Combining Sparse Group Lasso and Linear Mixed Model Improves Power to Detect Genetic Variants Underlying Quantitative Traits

Genome-Wide association studies (GWAS), based on testing one single nucleotide polymorphism (SNP) at a time, have revolutionized our understanding of the genetics of complex traits. In GWAS, there is a need to consider confounding effects such as due to population structure, and take groups of SNPs into account simultaneously due to the "polygenic" attribute of complex quantitative traits. In this paper, we propose a new approach SGL-LMM that puts together sparse group lasso (SGL) and linear mixed model (LMM) for multivariate associations of quantitative traits.

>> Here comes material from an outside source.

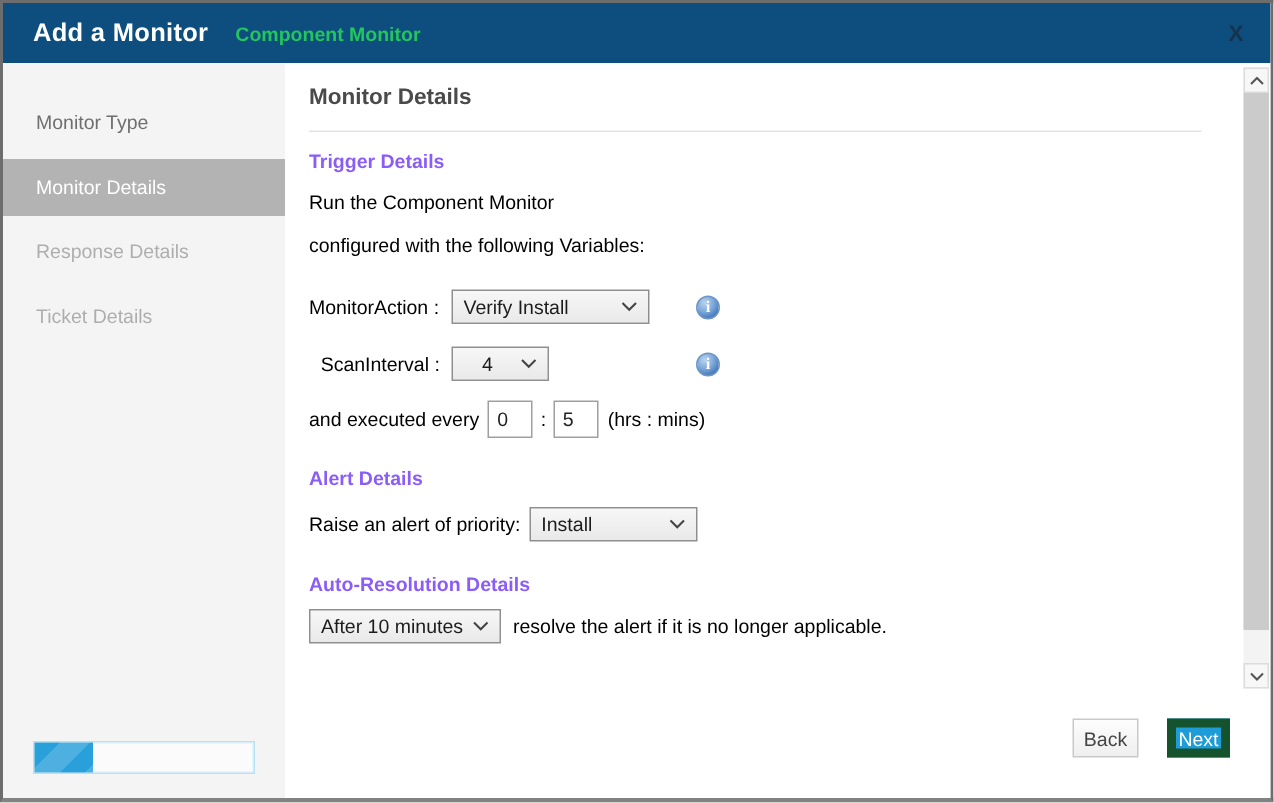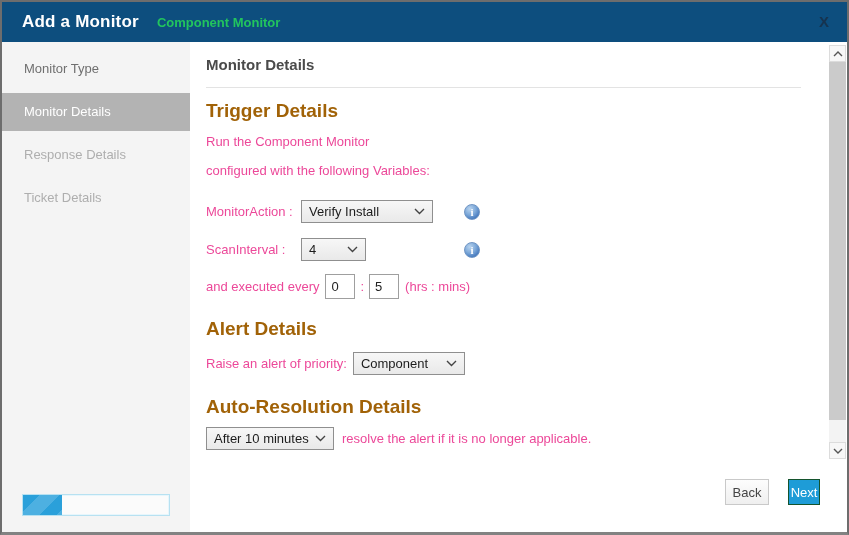"Monitor Type" .sidebar { padding-top: 8px -> 21px }
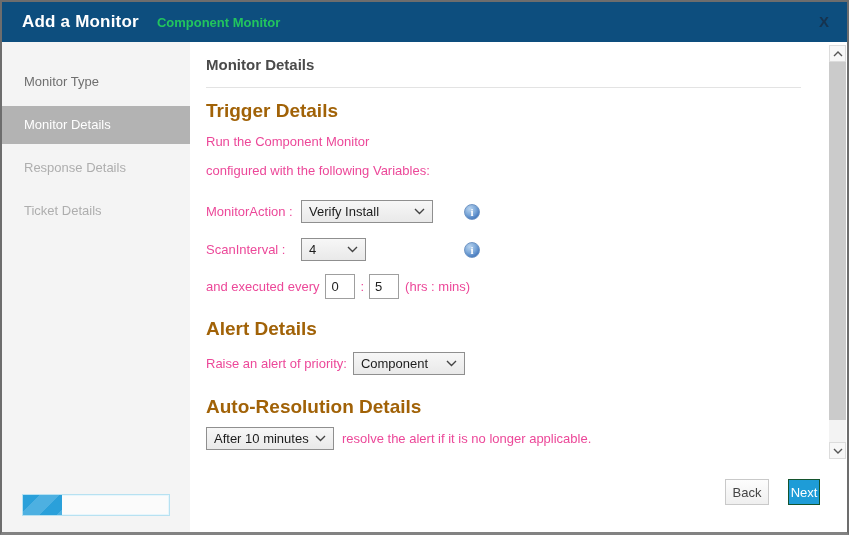"Trigger Details" .section-heading { color: #a16207 -> #8b5cf6; font-size: 19px -> 13px }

LMM, as has been often used in GWAS, controls for confounders, while SGL maintains sparsity of the underlying multivariate regression model. SGL-LMM first sets a fixed zero effect to learn the parameters of random effects using LMM, and then estimates fixed effects using SGL regularization. We present efficient algorithms for hyperparameter tuning and feature selection using stability selection. While controlling for confounders and constraining for sparse solutions, SGL-LMM also provides a natural framework for incorporating prior biological information into the group structure underlying the model. Results based on both simulated and real data show SGL-LMM outperforms previous approaches in terms of power to detect associations and accuracy of quantitative trait prediction.